• 10/2/2007
  • web-based article
  • Darcy De Leon
  • CancerWise.org

Vaccination Encouraged in Boys If Warranted

A link between throat cancer, oral sex and the sexually transmitted human papillomavirus (HPV) has prompted researchers to encourage vaccination of boys with the HPV virus if ongoing studies deem it safe and effective in preventing viral infection, according to a review article published in the Oct. 1 issue of the journal Cancer.

Significance

The recommendation for HPV vaccination in boys is one of the first to be publicly made by oncologists from a national cancer center.

Erich Sturgis, M.D.M. D. Anderson’s Erich Sturgis, M.D., an associate professor in the Department of Head and Neck Surgery, and Paul Cinciripini, Ph.D., a professor in the Department of Behavioral Science, wrote the review.

“We encourage the rapid study of the efficacy and safety of these vaccines in males and, if successful, the recommendation of vaccination in young adult and adolescent males,” they write in the report.

Research methods

Sturgis and Cinciripini analyzed the most recent data containing head and neck cancer trends in the United States and reported the connection between throat cancer and HPV.

Primary results

Their review shows that a decline in smoking over the last 20 years (due to increased efforts to raise public awareness about the effects of tobacco use) has led to a decline in most head and neck cancers, except throat cancer.
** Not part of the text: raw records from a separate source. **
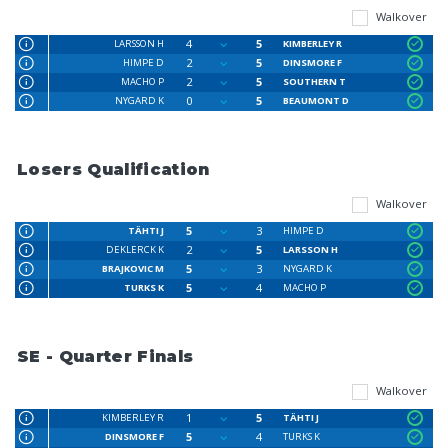
Walkover
4
5
LARSSON H
KIMBERLEY R
2
5
HIMPE D
DINSMORE F
2
5
MACHO P
SOUTHERN T
0
5
NYGARD K
BEAUMONT D
Losers Qualification
Walkover
5
3
TÄHTI J
HIMPE D
2
5
DEKLERCK K
LARSSON H
5
3
BRAJKOVIC M
NYGARD K
5
4
TURKS K
MACHO P
SE - Quarter Finals
Walkover
1
5
KIMBERLEY R
TÄHTI J
5
4
DINSMORE F
TURKS K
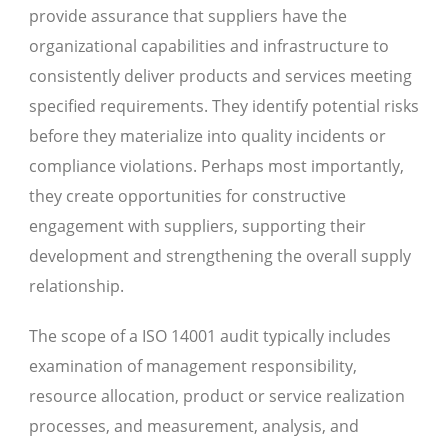
provide assurance that suppliers have the
organizational capabilities and infrastructure to
consistently deliver products and services meeting
specified requirements. They identify potential risks
before they materialize into quality incidents or
compliance violations. Perhaps most importantly,
they create opportunities for constructive
engagement with suppliers, supporting their
development and strengthening the overall supply
relationship.
The scope of a ISO 14001 audit typically includes
examination of management responsibility,
resource allocation, product or service realization
processes, and measurement, analysis, and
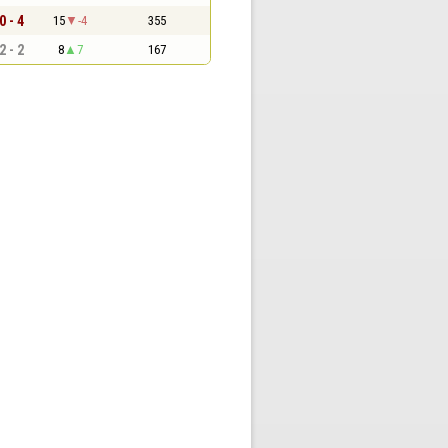
0 - 4
15
-4
355
2 - 2
8
7
167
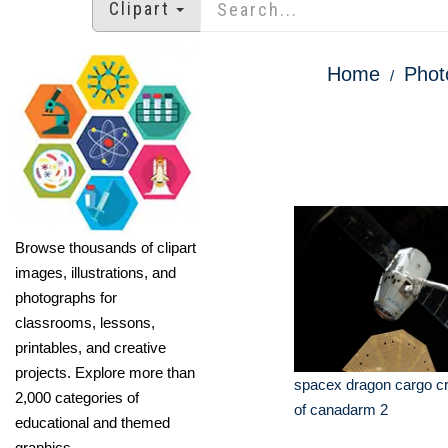
Clipart
Home
Phot
Browse thousands of clipart
images, illustrations, and
photographs for
classrooms, lessons,
printables, and creative
projects. Explore more than
spacex dragon cargo cra
2,000 categories of
of canadarm 2
educational and themed
graphics.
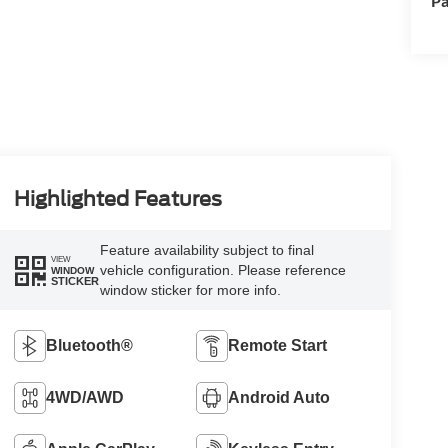
Pa
Highlighted Features
Feature availability subject to final
VIEW
vehicle configuration. Please reference
WINDOW
STICKER
window sticker for more info.
Bluetooth®
Remote Start
4WD/AWD
Android Auto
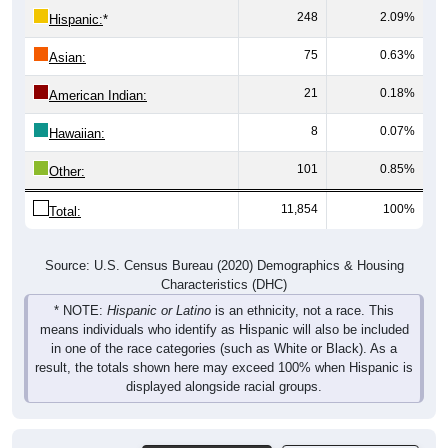
75
0.63%
Asian:
21
0.18%
American Indian:
8
0.07%
Hawaiian:
101
0.85%
Other:
11,854
100%
Total:
Source: U.S. Census Bureau (2020) Demographics & Housing
Characteristics (DHC)
* NOTE:
Hispanic or Latino
is an ethnicity, not a race. This
means individuals who identify as Hispanic will also be included
in one of the race categories (such as White or Black). As a
result, the totals shown here may exceed 100% when Hispanic is
displayed alongside racial groups.
Gender
Pie Chart & Table
Comparison Chart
Also known as cancer of the oropharynx, throat cancer includes cancers of the tonsils, base of the tongue and soft palate, and side and back of the throat.

They attribute the steady throat cancer statistics to the HPV virus (specifically HPV-16), which can be transmitted through oral sex.

HPV-16 also causes cervical cancer, but researchers state that cervical cancer has been in decline in the United States (probably because of cervical screening, which results in the successful treatment of pre-malignant cervical lesions). There is no current treatment for similar pre-malignant lesions in throat cancer.

“Although speculative, more widespread use of condoms also could have contributed to the decline in the incident rates of cervical cancer, but changing sexual practices, such as more frequent oral sex among adolescents and young adults, could contribute to an increase in oncogenic HPV-associated oropharyngeal cancers,” the report states.

Background

The U.S. Food and Drug Administration recently approved a vaccine against HPV-16 and HPV-18 for adolescent girls and young women. Studies for the vaccine in young men and boys are ongoing.

What’s next?

The researchers say that with time, the effects of the vaccine in young women and girls should result in a lower prevalence of HPV as well as throat cancer, but that is not enough. “To hasten the reduction of HPV-16 prevalence in the population, widespread vaccination of adolescent and young adult males should also be considered,” they write.